Buried

Today I am in Old Saybrook, Connecticut, working my way through a writer's fellowship I was awarded last year. I have two essays I'm working on-- one a repurposing of my last blog post about cameras, the other a repurposing of an essay about funerals in Ghana.  Here's an excerpt of what I am editing: This room was the Fantasy Casket workshop, where a local man had made a fortune for himself carving coffins. At my feet were commissioned tombs, pine sarcophagi with carefully carved beer bottle caps or chicken feet. They were painted with cheap paint, the words GHANA AIRWAYS or THE HOLY BIBLE singing citizens to their rest. This thirsty carpenter over in the corner might be buried in the likeness of that coke bottle, which stood behind me, almost dry from its final coat of shellac. Some of the caskets were open, so you could see how one might place a body under the snail shell, or into the tail of a fish.

Originally I had this section about fantasy caskets as an introduction to a completely different story, but a publication that I love asked me to lop off 90% of the essay and continue working on the Fantasy Casket aspect.
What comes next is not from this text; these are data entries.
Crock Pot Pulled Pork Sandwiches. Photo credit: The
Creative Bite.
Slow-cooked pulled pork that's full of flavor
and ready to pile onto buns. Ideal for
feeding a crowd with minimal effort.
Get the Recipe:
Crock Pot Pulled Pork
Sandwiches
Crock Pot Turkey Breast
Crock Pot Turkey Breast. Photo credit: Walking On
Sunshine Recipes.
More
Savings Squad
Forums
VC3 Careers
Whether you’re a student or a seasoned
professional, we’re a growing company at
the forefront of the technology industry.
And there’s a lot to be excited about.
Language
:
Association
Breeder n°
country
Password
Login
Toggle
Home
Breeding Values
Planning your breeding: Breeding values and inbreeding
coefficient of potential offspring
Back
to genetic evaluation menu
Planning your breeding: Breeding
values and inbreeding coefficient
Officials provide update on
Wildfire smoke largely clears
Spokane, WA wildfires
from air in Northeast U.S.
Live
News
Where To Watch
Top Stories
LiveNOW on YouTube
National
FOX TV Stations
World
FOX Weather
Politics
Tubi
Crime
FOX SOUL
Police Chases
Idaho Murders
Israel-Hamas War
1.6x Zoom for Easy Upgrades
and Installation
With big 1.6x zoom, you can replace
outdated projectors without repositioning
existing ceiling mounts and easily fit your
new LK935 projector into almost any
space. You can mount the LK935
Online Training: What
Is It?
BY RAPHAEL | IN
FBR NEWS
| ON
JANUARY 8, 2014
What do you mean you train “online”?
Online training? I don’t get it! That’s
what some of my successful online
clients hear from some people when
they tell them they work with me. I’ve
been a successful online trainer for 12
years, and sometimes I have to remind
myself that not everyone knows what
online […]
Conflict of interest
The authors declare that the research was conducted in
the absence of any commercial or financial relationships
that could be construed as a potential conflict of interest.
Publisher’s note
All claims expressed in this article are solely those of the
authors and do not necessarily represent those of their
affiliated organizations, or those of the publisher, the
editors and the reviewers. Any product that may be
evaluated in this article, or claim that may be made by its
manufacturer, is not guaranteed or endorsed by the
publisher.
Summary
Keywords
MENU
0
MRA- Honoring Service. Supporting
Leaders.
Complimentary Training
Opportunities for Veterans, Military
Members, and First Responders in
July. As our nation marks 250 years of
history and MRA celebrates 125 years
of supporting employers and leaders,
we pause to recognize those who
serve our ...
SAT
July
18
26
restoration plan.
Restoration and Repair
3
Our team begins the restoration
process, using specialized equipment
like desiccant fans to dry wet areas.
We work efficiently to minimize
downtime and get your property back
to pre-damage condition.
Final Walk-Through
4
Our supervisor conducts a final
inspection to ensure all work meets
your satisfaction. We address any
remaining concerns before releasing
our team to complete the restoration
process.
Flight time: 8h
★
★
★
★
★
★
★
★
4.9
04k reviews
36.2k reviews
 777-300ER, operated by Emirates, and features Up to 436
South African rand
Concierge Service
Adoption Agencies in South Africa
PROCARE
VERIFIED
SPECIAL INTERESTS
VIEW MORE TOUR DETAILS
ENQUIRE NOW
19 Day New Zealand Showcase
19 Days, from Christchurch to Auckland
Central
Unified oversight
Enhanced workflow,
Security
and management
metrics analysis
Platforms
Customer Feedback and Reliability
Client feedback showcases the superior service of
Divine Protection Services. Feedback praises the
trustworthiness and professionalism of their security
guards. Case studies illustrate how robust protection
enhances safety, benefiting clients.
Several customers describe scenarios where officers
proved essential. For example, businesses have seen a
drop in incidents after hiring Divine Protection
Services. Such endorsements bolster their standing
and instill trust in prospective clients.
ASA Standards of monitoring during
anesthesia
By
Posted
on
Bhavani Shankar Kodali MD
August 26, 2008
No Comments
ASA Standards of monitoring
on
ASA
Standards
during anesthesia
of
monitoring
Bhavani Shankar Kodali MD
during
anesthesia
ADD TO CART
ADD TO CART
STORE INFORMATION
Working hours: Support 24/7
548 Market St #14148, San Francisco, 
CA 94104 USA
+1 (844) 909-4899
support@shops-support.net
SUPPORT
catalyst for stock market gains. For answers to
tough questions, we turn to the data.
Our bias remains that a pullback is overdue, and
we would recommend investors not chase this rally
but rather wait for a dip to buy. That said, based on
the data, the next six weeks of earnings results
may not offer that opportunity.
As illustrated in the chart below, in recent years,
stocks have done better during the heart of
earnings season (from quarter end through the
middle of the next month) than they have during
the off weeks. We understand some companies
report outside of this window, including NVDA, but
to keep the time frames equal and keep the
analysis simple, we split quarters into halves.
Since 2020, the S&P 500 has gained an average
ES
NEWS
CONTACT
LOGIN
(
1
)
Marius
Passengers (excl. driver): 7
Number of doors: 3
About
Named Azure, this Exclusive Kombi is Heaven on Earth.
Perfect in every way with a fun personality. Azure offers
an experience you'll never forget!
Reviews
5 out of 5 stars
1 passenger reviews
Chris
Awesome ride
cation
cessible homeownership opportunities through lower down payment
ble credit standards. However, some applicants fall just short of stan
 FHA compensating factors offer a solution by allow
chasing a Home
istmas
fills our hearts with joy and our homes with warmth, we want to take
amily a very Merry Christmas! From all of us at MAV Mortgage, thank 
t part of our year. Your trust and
Therefore, I am spending my afternoon wondering what object or animal I might want to be buried in, if forced to pick. Book? Blue whale? What does it mean that my top two totems are currently considered endangered species?

The idea of a more mundane object-- a cup of coffee, a cell phone, a computer, a pen or a coin or a toothbrush or even a cat-- these seem embarrassing, and yet these are the objects that preoccupy me day to day. It feels like having your ashes scattered in your driveway rather than at the ocean.

I'm going to save the rest of my thoughts for the essay, but please-- use this strange idea to meditate on materialism. Then, if you're feeling like I am at the moment, vow to live your life today with grander themes. Bury yourself in something you'd be proud of.